Delaware County councilors are preparing to approve a 23% property tax enhance as the county grapples with severe budget shortfalls.
Officials faced fierce opposition from county residents concerned about rising costs of living during public meetings Tuesday and Wednesday, but insisted they were left with few options to maintain county services in the face of high inflation and a depletion of federal Covid-19 relief dollars. .
“No entity can cope with inflation costs and fixed income. The math just doesn’t work,” council member Kevin Madden said Wednesday. “We were hoping we could pull a rabbit out of a hat and still keep revenues relatively stable… but this county has been kicked in the head for decades. They have not invested in their infrastructure.”
The council is scheduled to vote on the enhance and the district’s overall 2025 budget next week.
The proposed enhance, County Executive Barbara O’Malley said, would mean an enhance of about $185 a year for the typical homeowner in Delaware County, while one-third of homeowners in the county would see an enhance of less than $100.
O’Malley said the enhance became necessary because Delaware County’s revenues were growing slower than other Philadelphia counties and had not kept pace with inflation. The Delaware County Council voted to raise taxes by 5% last year, but O’Malley said a more dramatic enhance was necessary after momentary federal pandemic relief funds ran out.
“It was going to end anyway and we had to balance our budget year after year,” she said.
However, the enhance caused extreme frustration among community members during public comment hours on Tuesday and Wednesday. Residents argued they were already facing mounting financial pressures due to high inflation and urged the county to seek budget cuts rather than raising interest rates.
“If we lost our apartment, we wouldn’t even be able to afford to buy an apartment,” said Helen Struckmann, a media resident whose husband is disabled.
Many speakers pointed to the raise as evidence of financial mismanagement by the Democratic-controlled board.
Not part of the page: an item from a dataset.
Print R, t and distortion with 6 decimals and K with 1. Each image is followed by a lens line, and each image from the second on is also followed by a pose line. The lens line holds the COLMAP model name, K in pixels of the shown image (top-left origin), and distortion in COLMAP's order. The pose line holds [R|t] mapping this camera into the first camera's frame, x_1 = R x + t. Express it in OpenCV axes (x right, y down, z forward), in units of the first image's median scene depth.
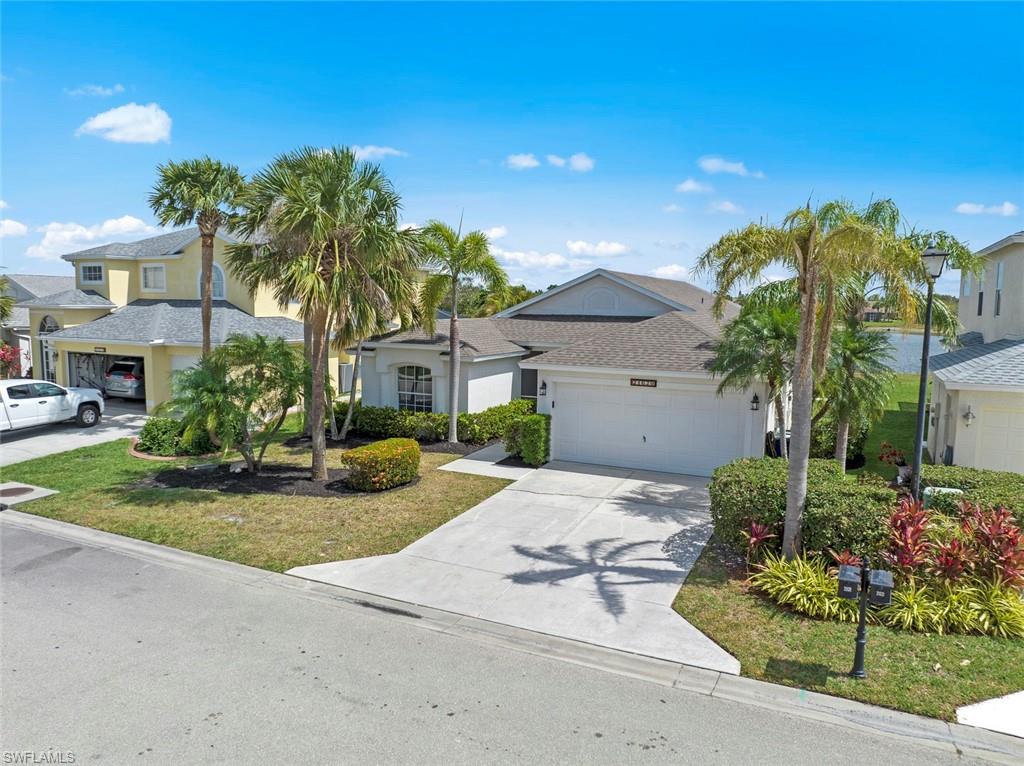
lens RADIAL K [[716.1, 0, 512.0], [0, 716.1, 383.0], [0, 0, 1]] dist [-0.039660, 0.002755]
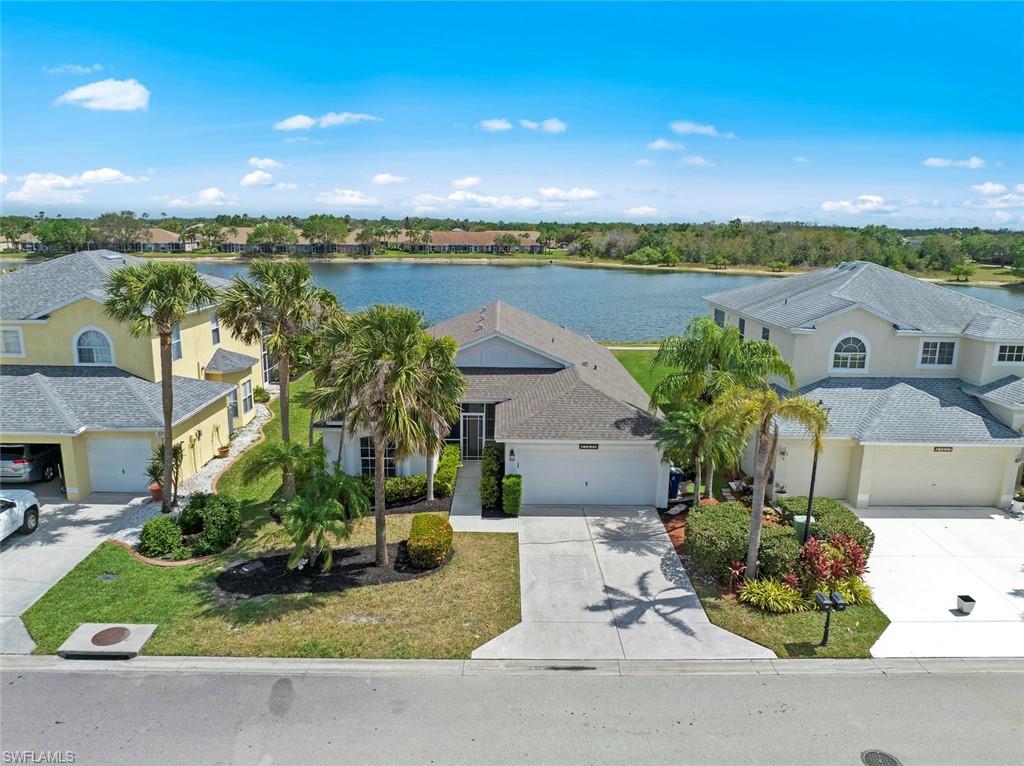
lens RADIAL K [[716.1, 0, 512.0], [0, 716.1, 383.0], [0, 0, 1]] dist [-0.039660, 0.002755]
pose [[0.895317, -0.094812, 0.435223, -0.772433], [0.046225, 0.991585, 0.120923, -0.422604], [-0.443025, -0.088146, 0.892165, -0.239861]]
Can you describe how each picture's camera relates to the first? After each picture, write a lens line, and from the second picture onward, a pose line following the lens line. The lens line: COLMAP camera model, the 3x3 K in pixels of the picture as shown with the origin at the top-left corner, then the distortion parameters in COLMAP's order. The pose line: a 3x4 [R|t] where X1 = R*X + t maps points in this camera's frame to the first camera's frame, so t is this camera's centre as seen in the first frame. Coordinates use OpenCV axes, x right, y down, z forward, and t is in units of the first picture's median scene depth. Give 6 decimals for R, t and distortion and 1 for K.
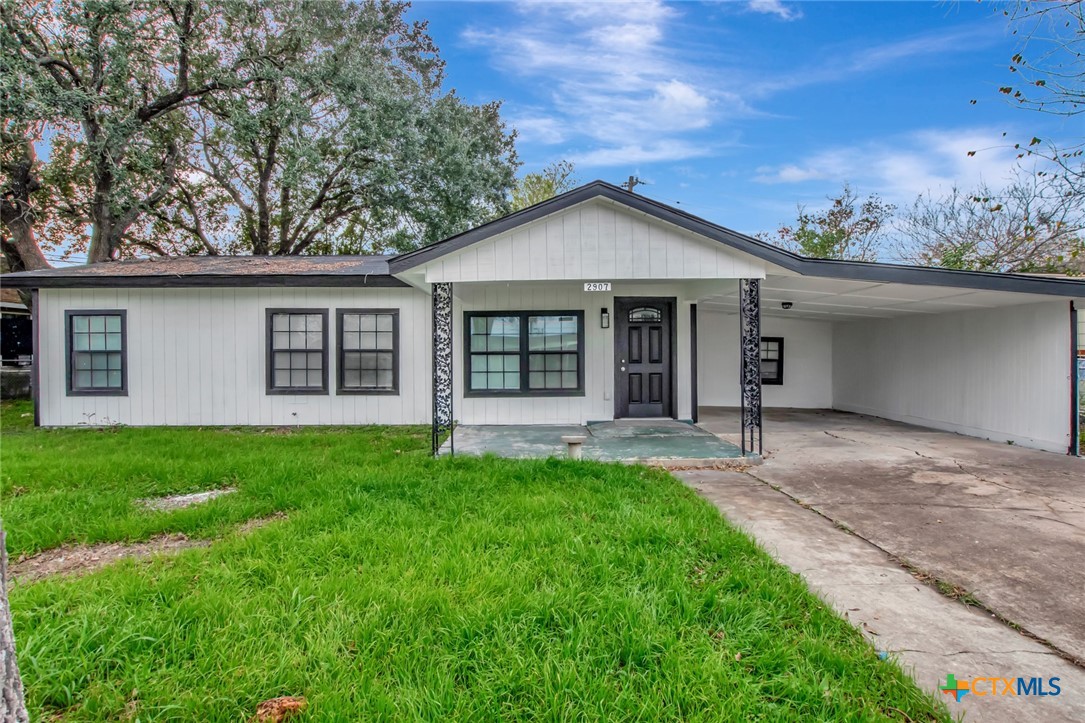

They focused mainly on actions taken by Democrats to enhance county services, including the creation of a county health department and deprivatization county jail.
“The county has to be like its citizens: It has to find ways to reduce costs,” said Todd Hall, a Havertown resident who addressed councilors Wednesday night.
But councilors argued that they had worked difficult to keep costs down and said the raises were primarily the result of rising wages for all county employees.
“Because we were trying to fill extremely difficult positions … we had to pay more,” council member Christine Reuther said in an interview. “That drives our expenses more.”
Council Vice President Richard Womack said Tuesday that he would prefer to hold off on the tax enhance and establish a commission to examine the budget.
“I think we have sticker shock at the moment,” he said.
But most of the council showed reluctant support for the enhance, blaming 12 years of no tax increases under Republican leadership as the reason for the dramatic enhance.
Madden pointed to a series of earnest infrastructure problems and underfunded district services that the Democratic-controlled board inherited in 2020, and said the tax enhance came only after a series of budget-tightening efforts.
“We have not invested in the government’s service delivery efforts for over a decade, and the board is in a position where we need to raise revenue to invest and bring the government to the level it needs to be to serve the public,” he added. council member Elaine Schaefer said Tuesday.
Schaefer said she thought the raise could have been lower, and added Tuesday that she wasn’t sure yet whether she would vote for the enhance.
The other three members – Madden, Chairwoman Monica Taylor and Reuther – expressed support for the enhance. Taylor said that as inflation continues to rise, further increases may be necessary in future years.
“I don’t take a tax increase and doing something like this lightly, and I’m really concerned about our residents who are on fixed incomes and our residents who are already struggling to make ends meet,” Taylor said in an interview. “But I also have to remember the services that we have to provide and that in most cases we are obliged to provide.”